Вот все дополнительные сведения, которые они получили. Ну, раз там просили, то, как говорят в Советском Союзе, просьбу начальства надо уважить. Просьбу уважили, проголосовали, и уже все были за мое исключение. Вот как это происходило…»
Галичу прямо сказали, чтобы он выметался из страны, но он упорствовал и даже выразил свой протест в стихах:
Уезжаете? Уезжайте −
За таможни и облака.
От прощальных рукопожатий
Похудела моя рука…
Я стою − велика ли странность?!
Я привычно машу рукой!
Уезжайте! А я останусь.
Я на этой земле останусь.
Кто-то ж должен, презрев усталость,
Наших мертвых стеречь покой!
И всё-таки силы оказались неравными. После очередного инфаркта физически и морально сломленный поэт решил эмигрировать. В КГБ ему и жене выдали все необходимые документы и билет в Вену на 25 июня 1974 года.
Провожать Галичей пришло много народа, в том числе и опальный академик Сахаров. Один мой коллега по АПН, который тоже пришёл на квартиру отъезжавших, рассказал мне следующее: «Входная дверь не закрывалась, люди шли беспрерывно. Среди них я столкнулся с одним апээновцем. Я пробыл там около получаса, а когда вернулся на работу, меня сразу же вызвали в отдел кадров. Видимо наш коллега успел уже настучать, Я отделался строгим назиданием».
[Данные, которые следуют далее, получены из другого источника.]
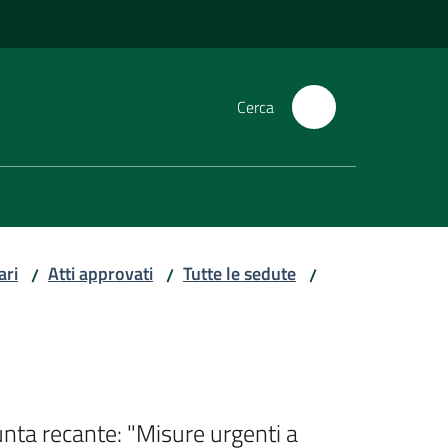
Cerca
ari
Atti approvati
Tutte le sedute
/
/
/
unta recante: "Misure urgenti a 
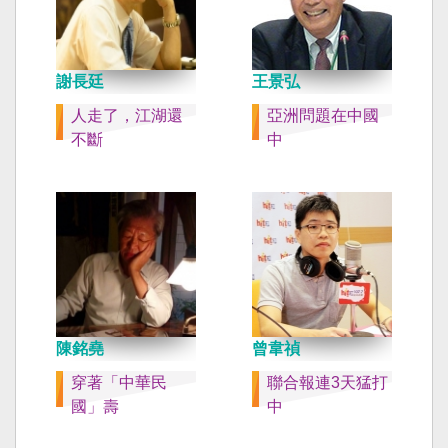
謝長廷
王景弘
人走了，江湖還
亞洲問題在中國
不斷
中
陳銘堯
曾韋禎
穿著「中華民
聯合報連3天猛打
國」壽
中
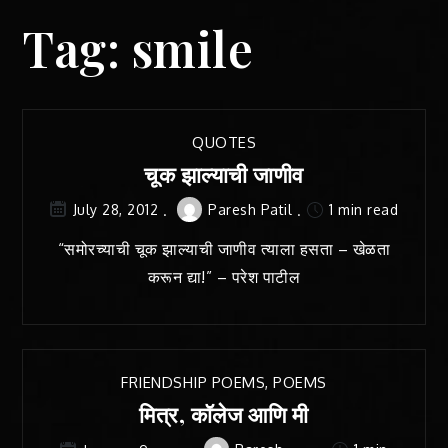
Tag:
smile
QUOTES
चूक झाल्याची जाणीव
Paresh Patil
1 min read
July 28, 2012
“समोरच्याची चूक झाल्याची जाणीव त्याला हसता – खेळता
करून द्या!” – परेश पाटील
FRIENDSHIP POEMS
,
POEMS
मित्र, कॉलेज आणि मी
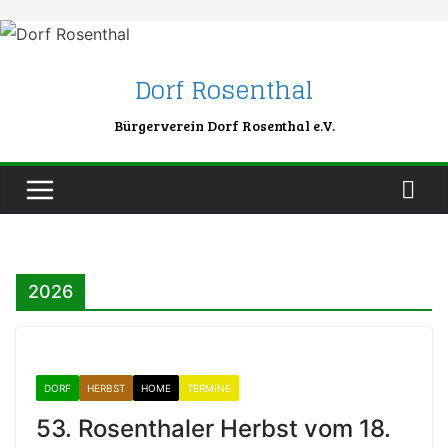
Skip
to
content
Dorf Rosenthal
Bürgerverein Dorf Rosenthal e.V.
2026
DORF
HERBST
HOME
TERMINE
53. Rosenthaler Herbst vom 18.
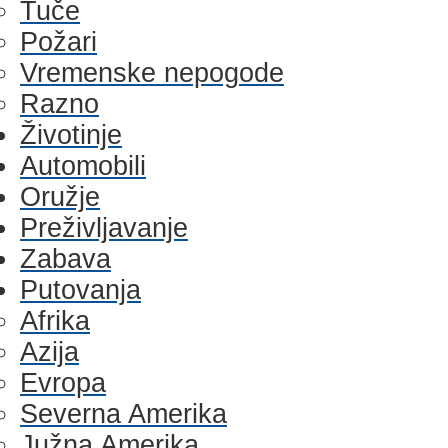
Tuče
Požari
Vremenske nepogode
Razno
Životinje
Automobili
Oružje
Preživljavanje
Zabava
Putovanja
Afrika
Azija
Evropa
Severna Amerika
Južna Amerika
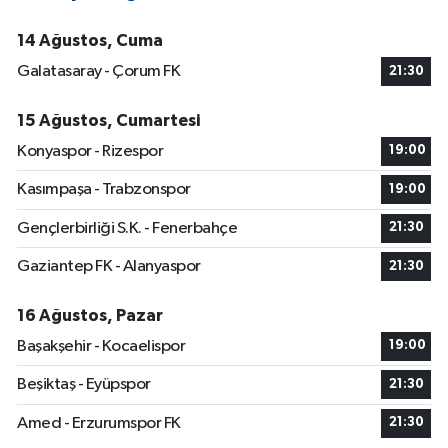
14 Ağustos, Cuma
Galatasaray - Çorum FK
21:30
15 Ağustos, Cumartesi
Konyaspor - Rizespor
19:00
Kasımpaşa - Trabzonspor
19:00
Gençlerbirliği S.K. - Fenerbahçe
21:30
Gaziantep FK - Alanyaspor
21:30
16 Ağustos, Pazar
Başakşehir - Kocaelispor
19:00
Beşiktaş - Eyüpspor
21:30
Amed - Erzurumspor FK
21:30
Свой последний бой в родном отечестве Галич дал на таможне, где от него потребовали снять большой нательный золотой крест (Александр Аркадьевич принял православие и его духовником был отец Мень). После долгих споров и препирательств, которые завершились тем, что он заявил об отказе выехать за границу, таможенники сдались. Последнее, что видели многочисленные провожавшие, был Галич, одиноко шагавший по стеклянному переходу с высоко поднятой гитарой.
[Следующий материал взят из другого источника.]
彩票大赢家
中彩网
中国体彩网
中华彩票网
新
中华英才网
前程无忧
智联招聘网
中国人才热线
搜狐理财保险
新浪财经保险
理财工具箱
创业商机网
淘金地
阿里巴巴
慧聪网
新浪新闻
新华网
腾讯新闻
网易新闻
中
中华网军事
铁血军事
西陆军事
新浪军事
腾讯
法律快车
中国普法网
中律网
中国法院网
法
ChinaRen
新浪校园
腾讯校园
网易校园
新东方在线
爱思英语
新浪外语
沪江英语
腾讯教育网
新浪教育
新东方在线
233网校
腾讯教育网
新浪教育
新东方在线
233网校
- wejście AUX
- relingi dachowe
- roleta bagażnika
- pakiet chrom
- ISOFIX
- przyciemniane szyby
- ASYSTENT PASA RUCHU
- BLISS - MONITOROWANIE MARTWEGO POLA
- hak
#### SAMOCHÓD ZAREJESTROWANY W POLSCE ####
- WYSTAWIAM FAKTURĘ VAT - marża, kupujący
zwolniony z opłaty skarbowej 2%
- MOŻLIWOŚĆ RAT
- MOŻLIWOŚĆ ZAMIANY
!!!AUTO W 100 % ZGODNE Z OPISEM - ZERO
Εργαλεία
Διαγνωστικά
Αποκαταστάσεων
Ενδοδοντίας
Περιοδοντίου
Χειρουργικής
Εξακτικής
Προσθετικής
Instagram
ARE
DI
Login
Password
Путь Галича и Ангелины Николаевны на Запад оказался долгим и сложным. Из Вены они отправились во Франкфурт-на-Майне, затем в Осло. Там они прожили год, Галич читал в университете лекции по истории русского театра. Затем переехали в Мюнхен, где Галич стал вести на радиостанции «Свобода» передачу под названием «У микрофона Александр Галич». Наконец они переехали в Париж, где поселились в небольшой квартирке на улице Маниль.
Оказавшись в эмиграции, Галич много и плодотворно работал. Он написал несколько прекрасных песен, пьесу «Блошиный рынок», собирался ставить мюзикл по своим вещам, в котором сам хотел играть. Кроме этого, совместно с Рафаилом Голдингом он снял 40-минутный фильм «Беженцы XX века».
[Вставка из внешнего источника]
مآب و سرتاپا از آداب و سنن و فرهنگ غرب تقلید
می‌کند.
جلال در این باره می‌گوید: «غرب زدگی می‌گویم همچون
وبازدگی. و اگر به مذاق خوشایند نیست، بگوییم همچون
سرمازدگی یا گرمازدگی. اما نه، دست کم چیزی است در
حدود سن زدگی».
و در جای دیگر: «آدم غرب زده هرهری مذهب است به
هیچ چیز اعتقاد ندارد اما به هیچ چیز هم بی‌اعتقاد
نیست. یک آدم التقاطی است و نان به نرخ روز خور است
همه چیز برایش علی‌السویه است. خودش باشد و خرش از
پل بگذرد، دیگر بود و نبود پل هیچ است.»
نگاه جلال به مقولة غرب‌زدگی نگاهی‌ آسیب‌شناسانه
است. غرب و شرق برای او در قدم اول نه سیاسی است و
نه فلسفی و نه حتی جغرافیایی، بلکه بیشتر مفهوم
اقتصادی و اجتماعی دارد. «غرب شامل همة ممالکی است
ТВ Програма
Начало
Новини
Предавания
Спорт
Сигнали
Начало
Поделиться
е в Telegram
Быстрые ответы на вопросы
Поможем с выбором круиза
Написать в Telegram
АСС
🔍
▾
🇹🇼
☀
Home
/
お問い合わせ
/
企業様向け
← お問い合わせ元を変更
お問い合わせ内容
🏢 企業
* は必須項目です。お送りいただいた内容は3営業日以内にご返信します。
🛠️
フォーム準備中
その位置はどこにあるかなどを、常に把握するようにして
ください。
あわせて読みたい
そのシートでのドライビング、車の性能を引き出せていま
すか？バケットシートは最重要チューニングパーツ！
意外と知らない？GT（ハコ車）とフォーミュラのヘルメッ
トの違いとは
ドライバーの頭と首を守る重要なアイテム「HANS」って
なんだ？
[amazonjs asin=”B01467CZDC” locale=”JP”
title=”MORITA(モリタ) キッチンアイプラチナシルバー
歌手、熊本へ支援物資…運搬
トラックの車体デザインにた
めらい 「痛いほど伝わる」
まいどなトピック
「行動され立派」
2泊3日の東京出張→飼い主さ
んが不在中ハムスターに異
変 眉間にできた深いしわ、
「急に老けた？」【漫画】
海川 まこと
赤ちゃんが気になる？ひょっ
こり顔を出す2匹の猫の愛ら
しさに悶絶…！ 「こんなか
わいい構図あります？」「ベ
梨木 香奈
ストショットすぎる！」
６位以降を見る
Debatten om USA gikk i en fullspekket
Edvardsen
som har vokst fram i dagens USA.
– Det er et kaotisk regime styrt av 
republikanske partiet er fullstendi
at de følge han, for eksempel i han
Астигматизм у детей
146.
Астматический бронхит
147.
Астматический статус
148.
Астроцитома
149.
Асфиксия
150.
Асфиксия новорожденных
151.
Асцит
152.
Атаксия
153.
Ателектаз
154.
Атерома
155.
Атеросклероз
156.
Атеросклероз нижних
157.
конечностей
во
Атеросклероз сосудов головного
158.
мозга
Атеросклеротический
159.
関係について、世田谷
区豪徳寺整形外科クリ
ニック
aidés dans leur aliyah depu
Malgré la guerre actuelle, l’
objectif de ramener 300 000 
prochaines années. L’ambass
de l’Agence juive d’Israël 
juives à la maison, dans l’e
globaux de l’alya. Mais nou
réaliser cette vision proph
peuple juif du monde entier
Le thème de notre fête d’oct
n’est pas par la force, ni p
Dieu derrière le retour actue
После окончательного переезда на постоянное место жительства, Галич и его жена начали обустраивать свой быт на новом месте. Однако этой идиллии не суждено было длиться долго. Вскоре с Галичем произошёл несчастный случай, который был уготован ему судьбой.
Однажды супруга ушла за покупками в магазин, а Александр решил заняться подключением телевизионной антенны. Каким образом он мог по ошибке воткнуть провод в гнездо под напряжением, теперь уже не узнать. Александр получил удар электрического тока, который и стал причиной его смерти 15 декабря 1977 года.
Когда жена вернулась, поэт еще был жив. Его можно было спасти, если бы вызванные медики быстрее приехали. Но, так как помощь вовремя не подоспела, Галич умер. Сразу после этого случая поползли слухи о неслучайности происшедшего, говорили, что это убийство, причем заранее спланированное и подготовленное. Но эти домыслы не нашли подтверждения, парижские знакомые поэта – Владимир Максимов и Василий Бетаки, примчавшиеся на место происшествия, заявили, что Галич действительно умер в результате несчастного случая.
Похоронили Александра Галича 22 декабря 1977 года близ Парижа, на кладбище Сент-Женевьев-де-Буа. На могильной плите ошибочно указали год рождения поэта 1919-й, зато выгравировали надпись, цитату из «Евангелия от Матфея» − «Блажени изгнании правды ради». Неподалёку нашёл последний покой его друг Виктор Платонович Некрасов.
12 мая 1988 года Александр Галич был восстановлен в Союзе кинематографистов, а 15 мая того же года и в Союзе писателей СССР. Летом 1993-го поэту вернули гражданство России.
В 2000-м году мы с женой были в Париже и решили посетить могилу Александра Аркадьевича и Ангелины Николаевны.
Путь оказался длинным и занял несколько часов. Сначала ехали поездом, потом автобусом и пешком. Зато само кладбище поразило нас настоящими русскими берёзками, чистыми дорожками, покрытыми гравием и маленькой «уютной» церковью. Судя по путеводителю, на кладбище около 15 тысяч захоронений и всё-таки там царит подлинный русский дух. Там лежат, как на боевом смотре «дроздовцы» во главе со своим командиром − генералом М.Г.Дроздовским. Сам он был тайно похоронен в Севастополе в 1919г, а памятник здесь ему и однополчанам поставили 30 лет спустя боевые друзья. Целые участки заняты белыми крестами, на которых выбиты фамилии бывших гвардейцев, казаков, артиллеристов − всех нашедших здесь покой борцов с большевиками. Рядом могилы наших знаменитых соотечественников − первого русского нобелевского лауреата по литературе Ивана Бунина, Д.Мережковского и З.Гиппиус, С.Луфаря, М.Кшесинской и другие.
Мы довольно долго бродили по кладбищенским аллеям, разыскивая могилы уже наших современников − мало приметную и почти заброшенную Андрея Тарковского, роскошную, словно покрытую ярким ковром из камня Рудольфа Нуреева, более чем скромную Виктора Некрасова, а вот и чёрный мраморный крест над плитой, на которой золотыми буквами по-русски и по-французски высечены имена − Александр Аркадьевич и Ангелина Николаевна, пережившая его почти на десять лет.
Мы положили красные гвоздики на эту плиту, как выражение благодарности от тех, кто «по-российски окая» хранят память о нашей незабываемой встрече.